Well, isn’t Stephanie Keith’s photographic research perfect fodder for the production of D grade science fiction movies that further alienate dominant familiar faiths, such as Islam and Christianity, from religions that are their sisters and brothers?  The divine favors no one sect over another. That is a comfortable human claim used to exercise control of fear over energies of life and death that are impossible to actually harness. —-In Haitian Vodou, which originated in Dahomey, Africa, there are instances where glimpses of non material reality are granted through an expanded consciousness. Stephanie freezes these slivers of fate in tireless action. Young women smile sweetly in white cotton frocks and satin purple paisley dresses though they are adorned for the tricky spirit that rules the underworld with unabashedly ribald sexuality.  Wide-eyed men who see only what they can see, grip their sweaty palms around consecrated black and steel daggers pantomiming a war and victory dance of Haitian predecessors, now lwas, who fought for their country’s liberation. The ceremonial participants are photographed spitting rum as a positive omen, stepping through fire to prove miraculous powers manifest while possessed by a spirit, and whispering advice to join in representing an aspect of the divine stream of earth’s gift by surrendering to a mambo or houngan (priestess or priest) initiation. The journey towards initiation must be tread poetically and responsibly as it is a refined road of existence for use towards celebrating and healing a complicated community of immigrant Haitians and those born in America.  The photographs zoom in on the intuitive architecture of elaborate altars of gold and white silk, expensive and imported bottles of rum, lit tall glass encased candles, plates of crushed eggshells, corpulent vases of red, white, pink, yellow, violet and fragrant bouquets, mugs of dark coffee, and effigies of catholic saints.  Swirls of cigar smoke culminate, to an initiate’s perception, in the shape of the spirit petitioned before inhabiting the body of the person poised to grant wishes.  In these Brooklyn basements that are transformed from tepid storage areas into classic Haitian hounfors (homes of worship), boundaries of perception loosen through sacred ritual singing, praying, and focused drum patterns that speak far past the mundane ceiling towards a spectacular and respected cosmos.

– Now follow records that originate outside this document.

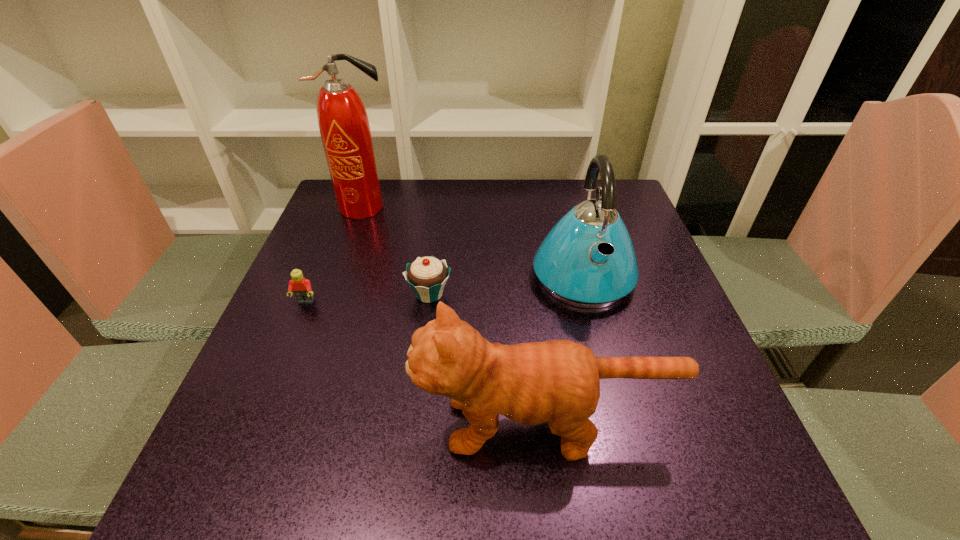
In order to click on free space between the kettle and the fire extinguisher in this screenshot , I will do `click(473, 241)`.

In order to click on free point between the kettle and the second shortest object in this screenshot , I will do `click(506, 285)`.

In order to click on vacant point located between the farthest object and the second shortest object in this screenshot , I will do pyautogui.click(x=396, y=251).

Identify the location of free space between the shortest object and the farthest object. tap(335, 255).

Point out which object is positioned as the second nearest to the Lego. Please provide its 2D coordinates. Your answer should be formatted as a tuple, i.e. [(x, y)], where the tuple contains the x and y coordinates of a point satisfying the conditions above.

[(343, 122)]

This screenshot has width=960, height=540. What are the coordinates of `object that is the third closest to the Lego` in the screenshot? It's located at (557, 381).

Stephanie Keith’s photographs are careful to frame expressions of trauma, consternation, and bliss in resistance to running stereotypes of Haitian Vodou portrayed in the popular imagination.  No bloodletting from the necks of chickens or super orgies color in the large pages delineating Haitian spiritual and coping life. Erroneous movie plots like Sugar Hill (1974), which uses a sexy woman to seek out the powers in Vodou as a funnel for revenge by leading a team of zombies to destroy the gangsters who murdered her man, find no legitimacy with Keith’s montage of local Brooklyn practice.Barring a temptation to stuff Vodou Brooklyn in a false pantheon of works that feed ignorance and strengthen a religious imperative that disconnects from a true inner spirit, Stephanie Keith’s portraits offer an everyday view of a people, well acquainted with struggle, firmly centered in their religious expression of solutions and blossoming processes of love and freedom.